## TEXT PROVIDED
▼

A: The answer depends on the time period analyzed. There was an unusual time period spanning from mid-June 2023 through (very approximately) August 2023. During this time period, the number lines during ring-ups was much greater than in the rest of O4, and the appearance of the contamination may have begun at lower violin mode amplitudes.

What to keep in mind when looking at the plots.

1. These plots use the Fscan line count in a 200-Hz band around each violin mode region, which is a pretty rough metric, and not good for picking up small variations in the line count. It's the best we've got at the moment, and it can show big-picture changes. But on some days, contamination is present, but only in the form of ~10 narrow lines symmetrically arranged around a high violin mode peak. (Example in the last figure, fig 7) This small jump in the line count may not show up above the usual fluctuations. However, in aggregate (over all of O4) this phenomenon does become an issue for CW data quality. These "slight contamination" cases are also particularly important for answering the question "at what violin mode amplitude does the contamination just start to emerge?" In short, we shouldn't put too much faith in this method for locating a cut-off problematic violin mode height.

2. The violin modes may not be the only factor in play, so we shouldn't necessarily expect a very clear trend. For example, consider alog 79825 . This alog showed that at least some of the contamination lines are violin mode + calibration line intermodulations. Some of them (the weaker ones) disappeared below the rest of the noise when the violin mode amplitude decreased. Others (the stronger ones) remained visible at reduced amplitude. Both clusters vanished when the temporary calibration lines were off. If we asked the question "How high do the violin modes need to be...?" using just these two clusters, we'd get different apparent answers depending on (a) which cluster we chose to track (weak or strong), and (b) which time period we selected (calibration lines on or off). This is because at least some of the contamination is dependent on the presence & strength of a second line, not a violin mode.

Looking at the data

First, let's take a look at a simple scatter plot of the violin mode height vs the number of lines identified. This is figure 1. It's essentially an updated version of the scatter plots in alog 71501. It looks like there's a change around 1e-39 on the horizontal axis (which corresponds to peak violin mode height).

However, when we add color-coding by date (figure 2), new features can be seen. There's a shift at the left side of the plot, and an unusual group of high-line-count points in early O4.

▲

## INFORMATION
▼

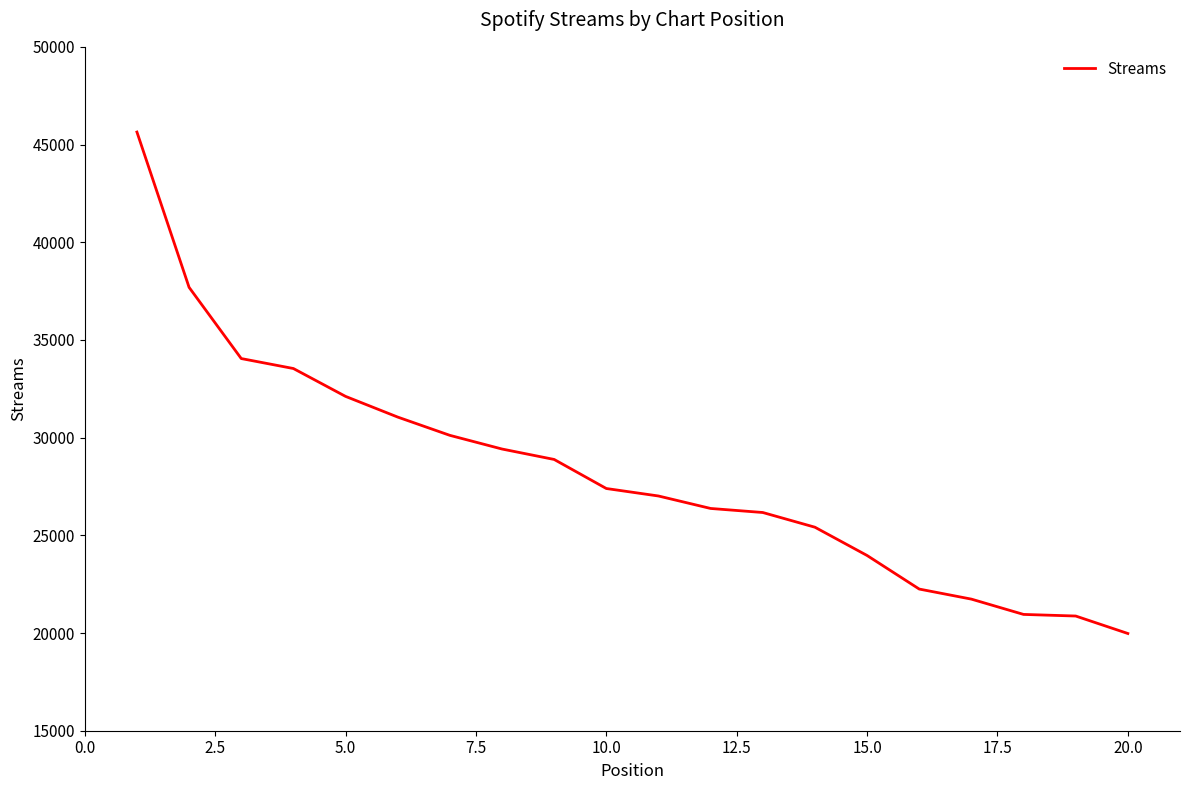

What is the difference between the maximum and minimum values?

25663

▲
▼

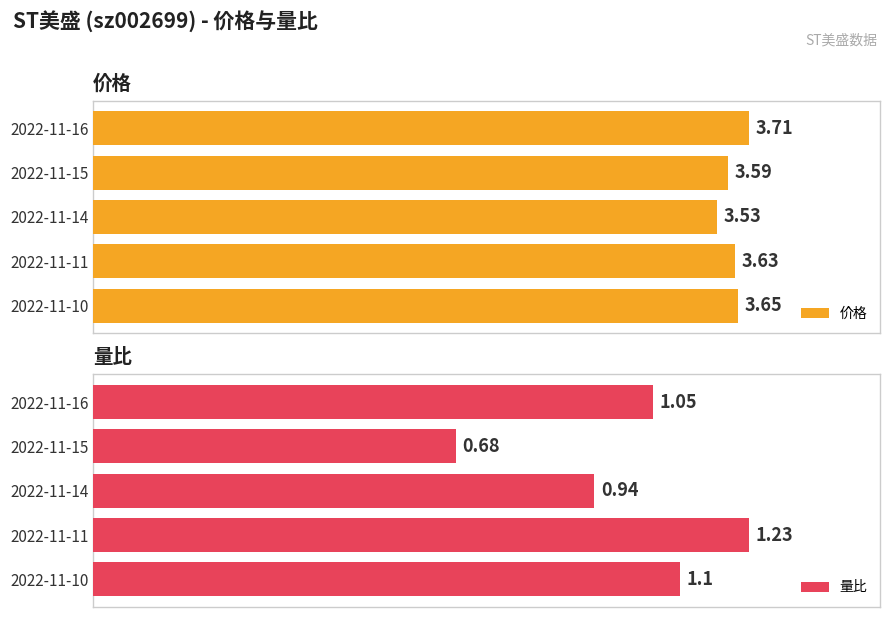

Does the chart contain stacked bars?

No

▲
▼

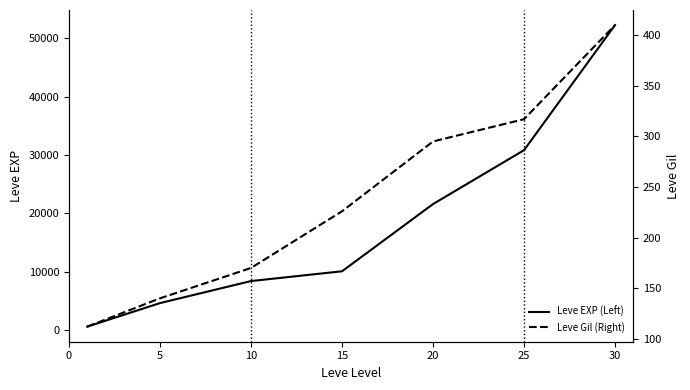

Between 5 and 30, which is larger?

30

▲

## SET OF TASKS
- a) In the violin mode text, what unusual time period does it describe?
- b) Rewrite the violin mode text starting at "1. These plots" and ending at "violin mode height.", replacing every "line count" with "line tally".

## EXPECTED RESPONSES
- a) From mid-June 2023 through approximately August 2023.

- b)
1. These plots use the Fscan line tally in a 200-Hz band around each violin mode region, which is a pretty rough metric, and not good for picking up small variations in the line tally. It's the best we've got at the moment, and it can show big-picture changes. But on some days, contamination is present, but only in the form of ~10 narrow lines symmetrically arranged around a high violin mode peak. (Example in the last figure, fig 7) This small jump in the line tally may not show up above the usual fluctuations. However, in aggregate (over all of O4) this phenomenon does become an issue for CW data quality. These "slight contamination" cases are also particularly important for answering the question "at what violin mode amplitude does the contamination just start to emerge?" In short, we shouldn't put too much faith in this method for locating a cut-off problematic violin mode height.